0 MAE: 7.019074, RMSE: 7.019074
100 MAE: 2.322432, RMSE: 2.813332
200 MAE: 1.865252, RMSE: 2.329316
300 MAE: 1.743964, RMSE: 2.170838
400 MAE: 1.651162, RMSE: 2.044683
500 MAE: 1.587331, RMSE: 1.998043
600 MAE: 1.544076, RMSE: 1.951294
700 MAE: 1.510805, RMSE: 1.922031
800 MAE: 1.491343, RMSE: 1.887875
900 MAE: 1.47202, RMSE: 1.868211
1000 MAE: 1.471308, RMSE: 1.864726
1100 MAE: 1.464081, RMSE: 1.850943
1200 MAE: 1.465554, RMSE: 1.840771
1300 MAE: 1.456654, RMSE: 1.825988
1400 MAE: 1.443485, RMSE: 1.819782
1500 MAE: 1.453949, RMSE: 1.830937
1600 MAE: 1.465473, RMSE: 1.842417
1700 MAE: 1.454585, RMSE: 1.831601
1800 MAE: 1.457244, RMSE: 1.83371
1900 MAE: 1.454484, RMSE: 1.830342
2000 MAE: 1.44307, RMSE: 1.816977
2100 MAE: 1.434866, RMSE: 1.810011
2200 MAE: 1.433056, RMSE: 1.808788
2300 MAE: 1.435019, RMSE: 1.808753
2400 MAE: 1.434857, RMSE: 1.812227
2500 MAE: 1.433437, RMSE: 1.809254
2600 MAE: 1.432461, RMSE: 1.806329
2700 MAE: 1.429058, RMSE: 1.801649
2800 MAE: 1.421238, RMSE: 1.796065


## SVD and NMF models comparison

Singular Value Decomposition (SVD) and Non-negative Matrix Factorization (NMF) are matrix factorization techniques used for dimensionality reduction. Surprise package provides implementation of those algorithms.

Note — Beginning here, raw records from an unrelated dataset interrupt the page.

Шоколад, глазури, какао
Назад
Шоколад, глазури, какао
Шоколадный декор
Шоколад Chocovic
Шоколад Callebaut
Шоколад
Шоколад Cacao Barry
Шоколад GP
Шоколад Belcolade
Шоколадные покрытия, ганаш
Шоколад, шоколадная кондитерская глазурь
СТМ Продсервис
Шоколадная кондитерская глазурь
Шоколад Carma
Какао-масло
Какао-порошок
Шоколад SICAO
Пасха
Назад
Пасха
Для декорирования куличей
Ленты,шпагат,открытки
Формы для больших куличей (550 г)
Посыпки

It's clear that for the given dataset much better results can be obtained with SVD approach - both in terms of accuracy and training / testing time.

In [79]:
model_svd = SVD()
cv_results_svd = cross_validate(model_svd, data, cv=3)
pd.DataFrame(cv_results_svd).mean()

test_rmse    1.603640
test_mae     1.240969
fit_time     1.578933
test_time    0.464496
dtype: float64

In [13]:
model_nmf = NMF()
cv_results_nmf = cross_validate(model_nmf, data, cv=3)
pd.DataFrame(cv_results_nmf).mean()

test_rmse    2.625657
test_mae     2.242587
fit_time     4.788131
test_time    0.451066
dtype: float64

## Optimisation of SVD algorithm

Grid Search Cross Validation computes accuracy metrics for an algorithm on various combinations of parameters, over a cross-validation procedure. It's useful for finding the best configuration of parameters.

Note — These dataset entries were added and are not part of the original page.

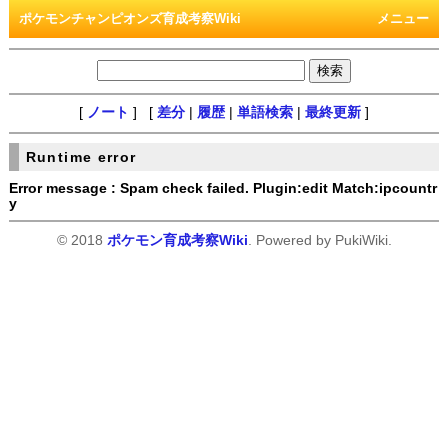
ポケモンチャンピオンズ育成考察Wiki
メニュー
[
ノート
] [
差分
|
履歴
|
単語検索
|
最終更新
]
Runtime error
Error message : Spam check failed. Plugin:edit Match:ipcountr
y
© 2018
ポケモン育成考察Wiki
. Powered by PukiWiki.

It is used to find the best setting of parameters:
* n_factors - the number of factors
* n_epochs - the number of iteration of the SGD procedure
* lr_all - the learning rate for all parameters
* reg_all - the regularization term for all parameters

As a result, regarding the majority of parameters, the default setting is the most optimal one. The improvement obtained with Grid Search is very small.